/ Money

Update: Do you support our super-complaint on scams?

Bank transfer scams

Imagine this: You’ve had some building work done on your house and you’re arranging to pay the builder. Then you receive an email from your builder informing you that their bank account details have changed…

You transfer the money to them.

Later on, you find out the email was from a fraudster.

They had made their email virtually identical to the ones that you’d received from the builders before. You’ve been scammed – and you’ve got no right to get your money back from your bank.

Bank transfer scams super-complaint

Which? is using its legal powers to make a super-complaint to one of the financial regulators – the Payment Systems Regulator (PSR). We think banks need to do more to protect customers who are tricked into transferring money to a fraudster.

Some people might well think ‘that’ll never happen to me!’ They might say that people who are scammed should simply get better at protecting themselves.

But it’s an issue that comes up time and time again, with some people getting conned out of their life savings.

You only have to read the harrowing real life stories in our super-complaint to realise that these scams are often so sophisticated that it’s impossible for people to be savvy enough to completely protect themselves. And the people being scammed are not only the stereotypical vulnerable groups; they are often financially and technologically literate.

When we asked over 1,000 members of the public if they could spot the difference between real and spoof emails, we found that 50% of people were fooled by these sophisticated scams. Ultimately, people can only protect themselves so far, and with scams on the rise, we all need greater protection.

So what do we want?

### [Data to examine]

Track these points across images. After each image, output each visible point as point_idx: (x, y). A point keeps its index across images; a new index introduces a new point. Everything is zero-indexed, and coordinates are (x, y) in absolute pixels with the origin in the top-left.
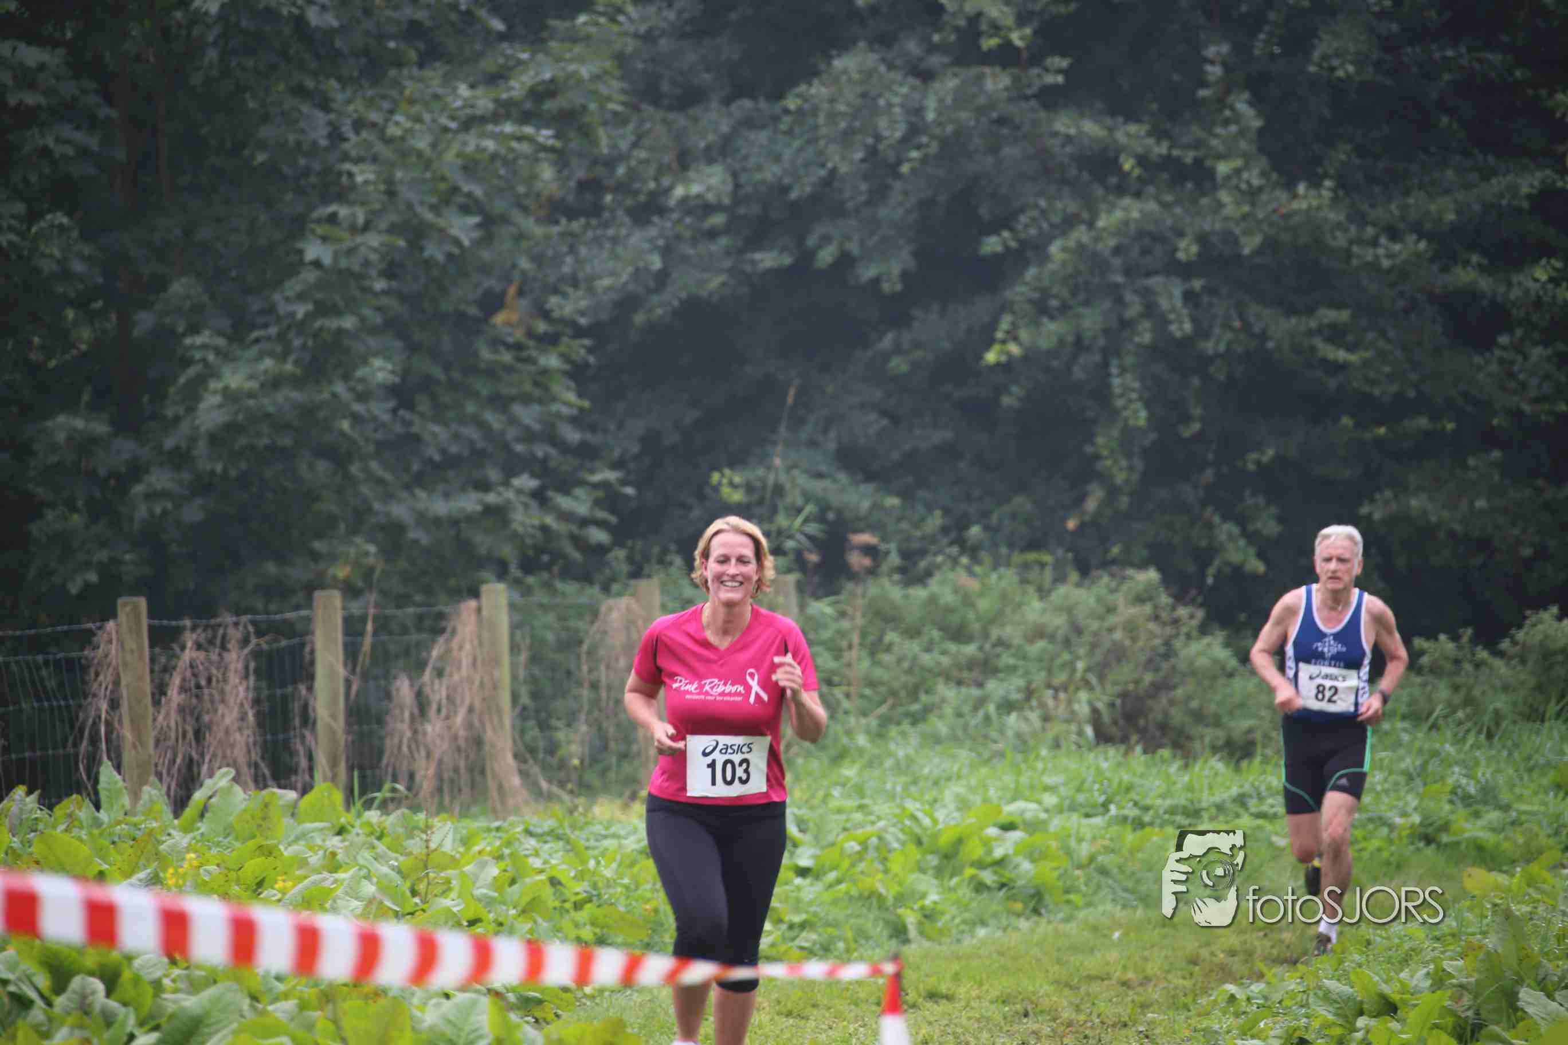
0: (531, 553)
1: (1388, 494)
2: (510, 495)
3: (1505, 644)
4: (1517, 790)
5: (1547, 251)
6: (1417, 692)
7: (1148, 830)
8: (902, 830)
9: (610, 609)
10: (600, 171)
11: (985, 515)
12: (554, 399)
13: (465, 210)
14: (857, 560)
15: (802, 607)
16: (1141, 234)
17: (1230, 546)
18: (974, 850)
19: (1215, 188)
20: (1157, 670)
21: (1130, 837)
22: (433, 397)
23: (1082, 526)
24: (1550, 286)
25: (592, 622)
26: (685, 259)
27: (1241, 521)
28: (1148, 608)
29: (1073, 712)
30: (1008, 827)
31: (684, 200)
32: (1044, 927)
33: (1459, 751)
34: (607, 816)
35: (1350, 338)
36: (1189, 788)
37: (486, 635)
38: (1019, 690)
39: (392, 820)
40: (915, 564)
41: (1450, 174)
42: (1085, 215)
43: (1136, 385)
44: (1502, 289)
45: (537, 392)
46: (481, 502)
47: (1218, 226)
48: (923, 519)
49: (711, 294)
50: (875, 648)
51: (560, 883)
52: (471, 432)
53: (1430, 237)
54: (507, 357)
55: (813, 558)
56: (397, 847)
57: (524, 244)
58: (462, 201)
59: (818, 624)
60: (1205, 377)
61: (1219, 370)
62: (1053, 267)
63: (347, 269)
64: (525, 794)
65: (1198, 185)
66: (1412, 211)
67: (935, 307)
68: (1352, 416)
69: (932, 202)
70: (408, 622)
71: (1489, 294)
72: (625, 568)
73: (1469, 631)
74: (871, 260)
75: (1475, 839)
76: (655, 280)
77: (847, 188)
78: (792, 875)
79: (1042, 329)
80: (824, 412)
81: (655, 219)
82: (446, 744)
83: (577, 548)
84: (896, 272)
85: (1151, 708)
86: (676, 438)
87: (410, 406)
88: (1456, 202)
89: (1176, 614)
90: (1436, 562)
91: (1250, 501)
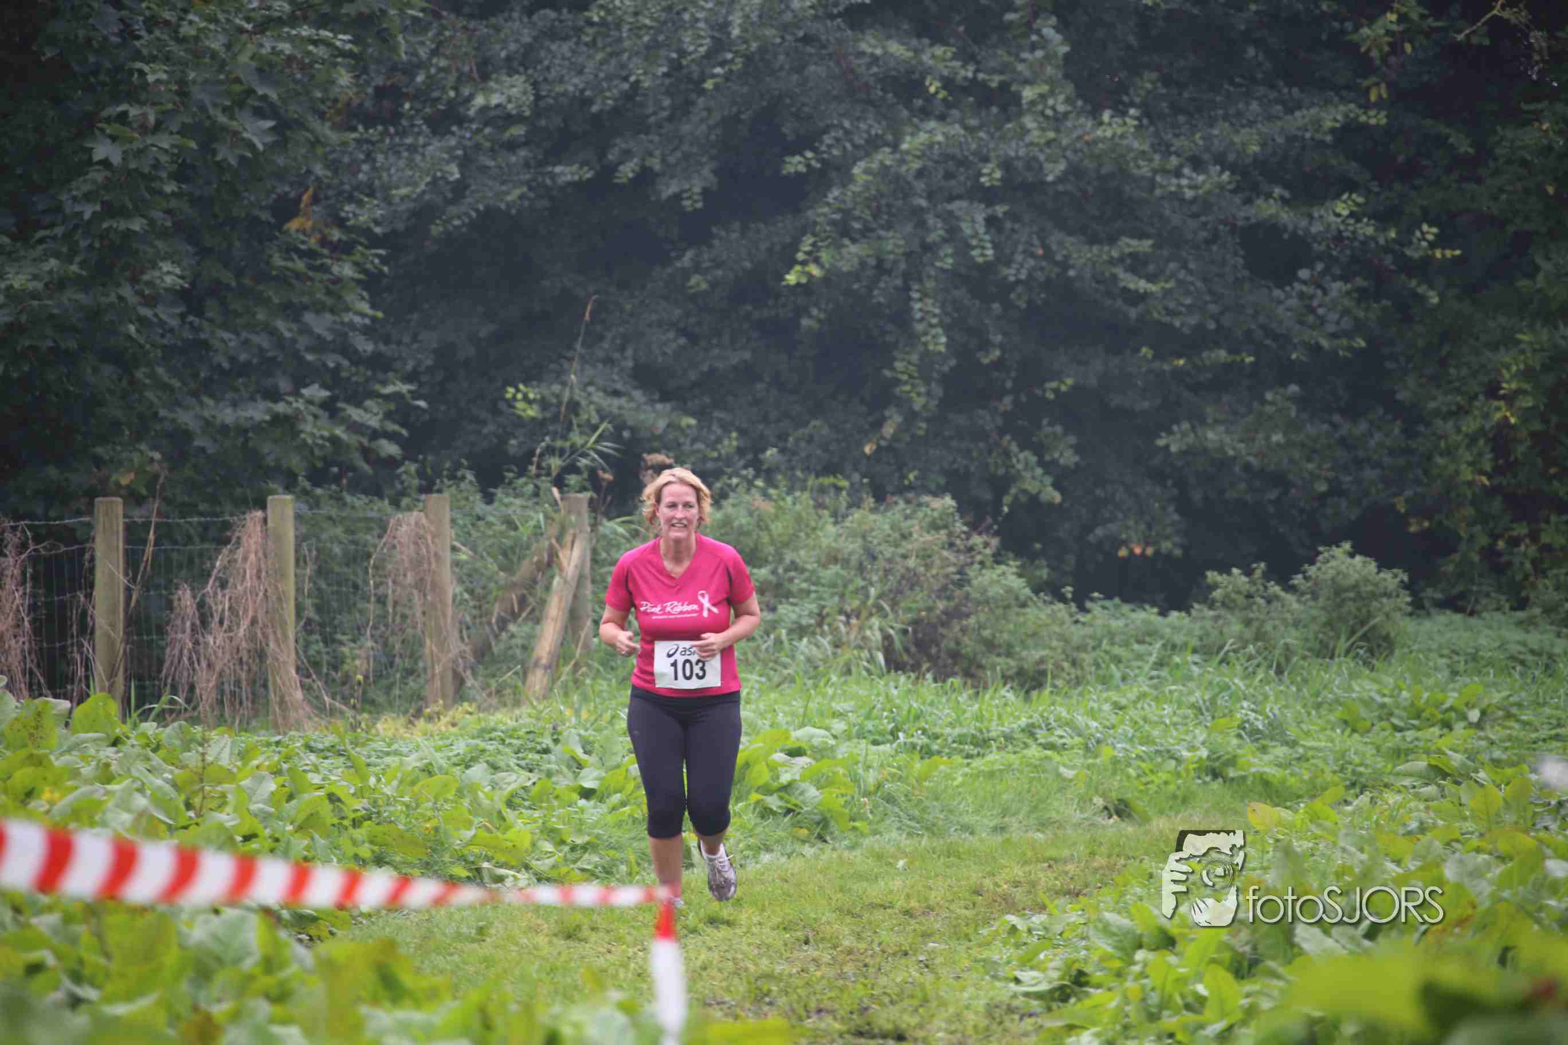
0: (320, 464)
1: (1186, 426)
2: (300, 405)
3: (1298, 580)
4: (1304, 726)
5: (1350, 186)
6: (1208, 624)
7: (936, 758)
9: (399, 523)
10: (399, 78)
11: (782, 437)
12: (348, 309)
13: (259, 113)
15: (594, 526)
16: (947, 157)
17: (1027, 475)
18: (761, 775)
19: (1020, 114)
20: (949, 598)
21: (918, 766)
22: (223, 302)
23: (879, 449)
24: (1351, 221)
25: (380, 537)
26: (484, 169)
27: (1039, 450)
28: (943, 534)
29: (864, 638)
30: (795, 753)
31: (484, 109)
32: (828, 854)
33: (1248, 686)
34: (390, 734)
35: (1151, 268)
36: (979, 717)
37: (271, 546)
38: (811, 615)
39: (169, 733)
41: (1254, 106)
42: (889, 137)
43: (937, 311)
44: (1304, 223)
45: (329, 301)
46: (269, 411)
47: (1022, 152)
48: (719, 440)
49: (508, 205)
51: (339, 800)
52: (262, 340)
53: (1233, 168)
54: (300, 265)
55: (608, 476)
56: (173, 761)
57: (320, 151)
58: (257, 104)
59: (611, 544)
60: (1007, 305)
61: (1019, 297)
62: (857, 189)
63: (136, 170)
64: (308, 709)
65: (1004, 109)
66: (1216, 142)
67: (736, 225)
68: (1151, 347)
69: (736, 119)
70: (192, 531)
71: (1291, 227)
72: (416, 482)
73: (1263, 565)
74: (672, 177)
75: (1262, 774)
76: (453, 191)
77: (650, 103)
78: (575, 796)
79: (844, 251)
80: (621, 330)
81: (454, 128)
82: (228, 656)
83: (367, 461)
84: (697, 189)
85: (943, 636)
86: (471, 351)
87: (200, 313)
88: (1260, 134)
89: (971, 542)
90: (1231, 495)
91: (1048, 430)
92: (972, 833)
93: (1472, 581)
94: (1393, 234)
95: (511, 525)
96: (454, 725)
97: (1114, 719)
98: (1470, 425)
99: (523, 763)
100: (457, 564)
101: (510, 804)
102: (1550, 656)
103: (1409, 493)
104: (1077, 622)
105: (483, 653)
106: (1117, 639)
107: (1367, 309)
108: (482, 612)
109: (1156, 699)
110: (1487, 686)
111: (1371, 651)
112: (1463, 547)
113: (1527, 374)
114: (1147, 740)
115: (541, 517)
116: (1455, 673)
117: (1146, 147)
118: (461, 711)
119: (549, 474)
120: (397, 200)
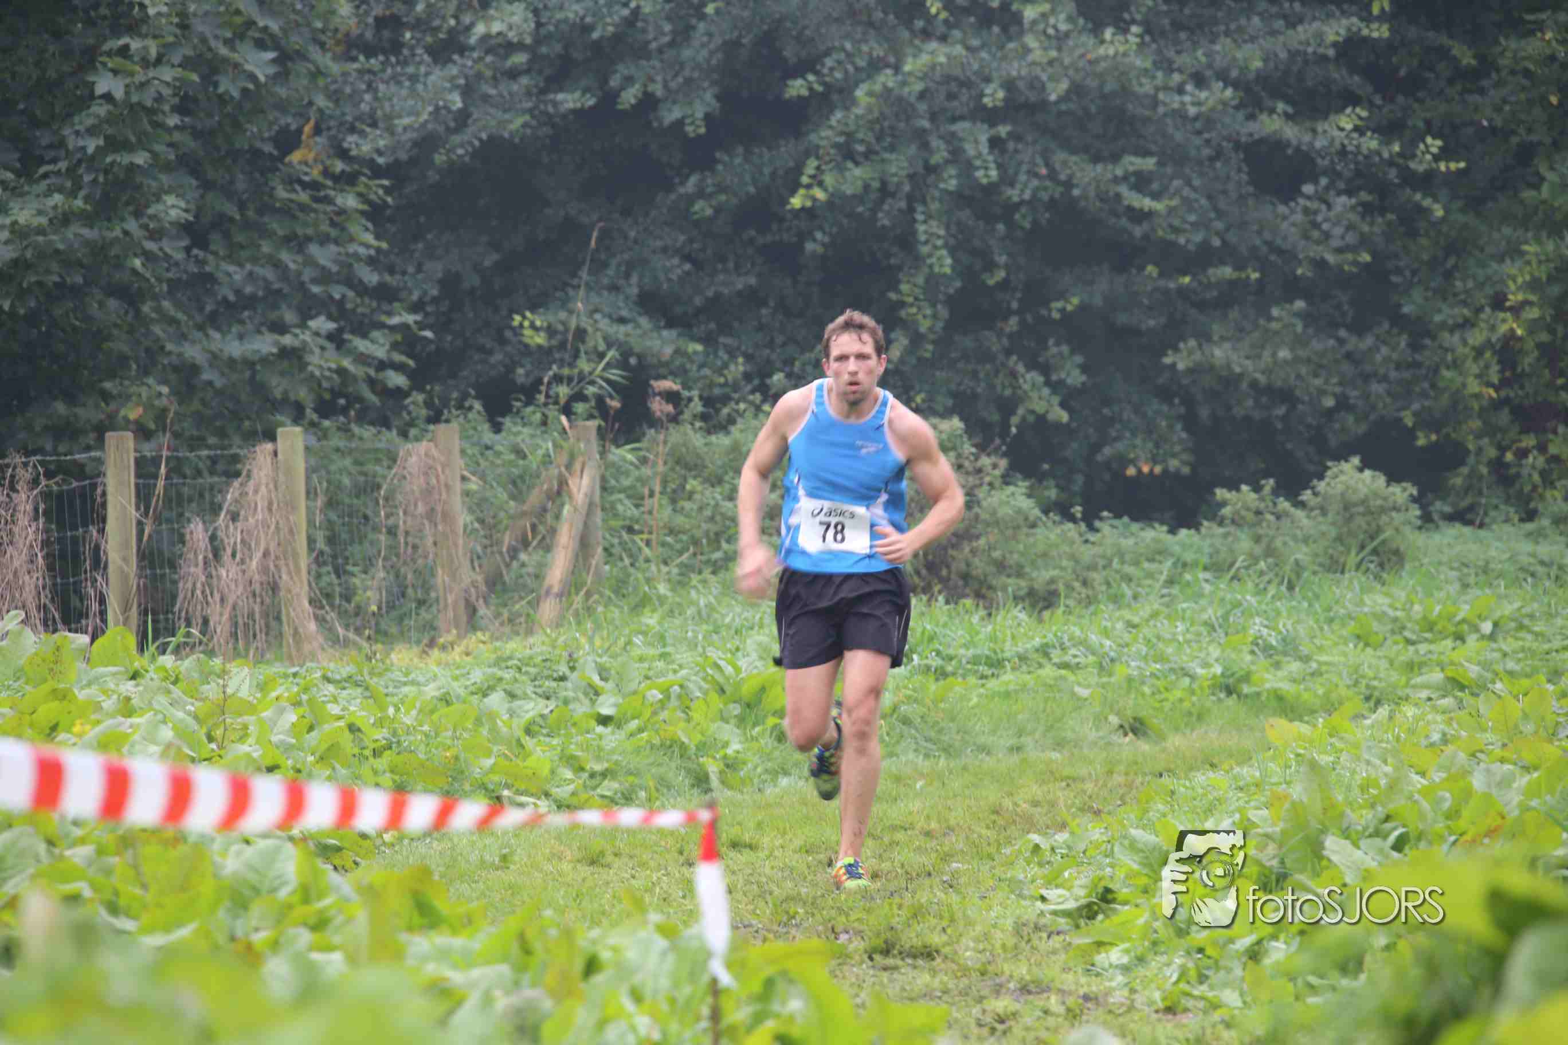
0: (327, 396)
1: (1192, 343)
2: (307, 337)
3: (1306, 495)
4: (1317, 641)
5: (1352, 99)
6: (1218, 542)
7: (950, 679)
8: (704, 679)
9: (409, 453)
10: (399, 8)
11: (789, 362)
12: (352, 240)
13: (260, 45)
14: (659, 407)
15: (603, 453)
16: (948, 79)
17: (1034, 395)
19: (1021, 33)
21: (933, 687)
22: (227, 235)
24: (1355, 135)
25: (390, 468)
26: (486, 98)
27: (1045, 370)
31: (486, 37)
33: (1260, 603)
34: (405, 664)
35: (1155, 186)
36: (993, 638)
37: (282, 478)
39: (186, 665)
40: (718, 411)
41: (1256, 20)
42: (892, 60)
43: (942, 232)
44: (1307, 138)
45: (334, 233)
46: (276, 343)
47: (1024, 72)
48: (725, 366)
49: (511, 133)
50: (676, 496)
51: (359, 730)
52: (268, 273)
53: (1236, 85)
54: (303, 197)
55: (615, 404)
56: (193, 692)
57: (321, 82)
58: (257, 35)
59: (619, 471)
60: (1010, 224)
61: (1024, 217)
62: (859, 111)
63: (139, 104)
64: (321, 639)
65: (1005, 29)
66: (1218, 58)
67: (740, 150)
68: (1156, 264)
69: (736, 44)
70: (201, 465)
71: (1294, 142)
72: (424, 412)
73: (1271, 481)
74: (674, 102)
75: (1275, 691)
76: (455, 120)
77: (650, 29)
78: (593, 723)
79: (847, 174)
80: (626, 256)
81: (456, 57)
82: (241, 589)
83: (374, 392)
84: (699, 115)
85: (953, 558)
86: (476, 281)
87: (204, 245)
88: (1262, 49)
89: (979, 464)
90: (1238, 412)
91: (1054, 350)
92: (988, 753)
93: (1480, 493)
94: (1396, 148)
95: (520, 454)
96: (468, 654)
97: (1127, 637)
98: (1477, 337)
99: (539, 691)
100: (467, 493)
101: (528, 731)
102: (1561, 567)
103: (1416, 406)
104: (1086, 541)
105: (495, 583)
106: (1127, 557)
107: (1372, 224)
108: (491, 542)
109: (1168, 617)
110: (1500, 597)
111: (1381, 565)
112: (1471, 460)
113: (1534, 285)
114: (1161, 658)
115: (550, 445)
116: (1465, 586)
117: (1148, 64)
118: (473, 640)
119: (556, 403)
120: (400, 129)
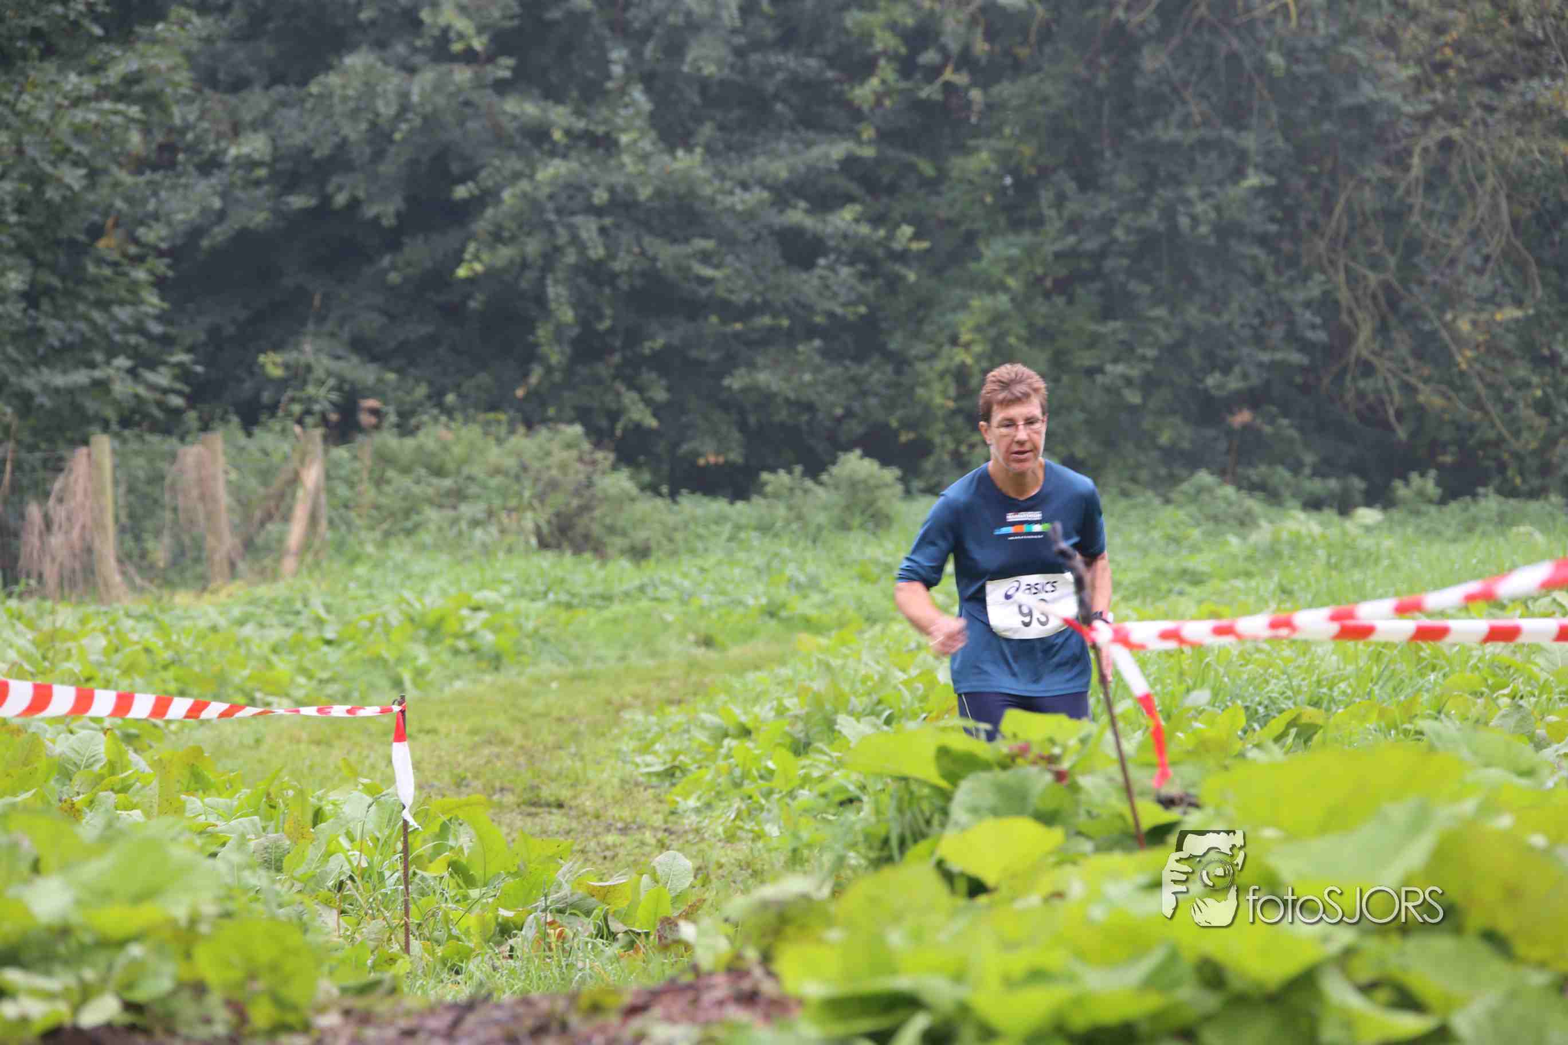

### [Required action]
Write the next part of the passage on bank transfer scams, picking up directly after its closing line, "So what do we want?"

### [Exercise output]
Which? thinks banks should shoulder more responsibility for money lost to bank transfer scams. It’s unfair that customers who lose money due to scams via direct debit or credit and debit cards are reimbursed, for example, but not bank transfers. This would give banks an incentive to develop better mechanisms to prevent the fraud in the first place.


 

Update: 12 October

Alex Neill, our Director of Home and Legal Services, appeared on Rip Off Britain this morning (12 October) to talk about what action is needed to protect us all from scams.

After hearing the tragic tale of a scam victim who was tricked into transferring £77,000 to scammers posing as solicitors, Alex explained how banks can and must go beyond just protecting themselves from paying out against scams.

Banks already protect their customers for credit and debit card fraud, but there’s clearly need for them to improve their security processes to protect their customers from bank transfer scams.

That’s why we’ve made our super-complaint to the Payment Systems Regulator [PSR] . If you were tricked into transferring money from your account to a scammers’ account then you have no legal right to get you money back from your bank.

The PSR now has 70 days remaining to respond to our super-complaint.

Clearly, this is a complex issue. This is why we need financial regulators – not just the PSR but also the Financial Conduct Authority (FCA) – to work together and address our concerns.

What would you like to see the regulators do to help prevent fraud?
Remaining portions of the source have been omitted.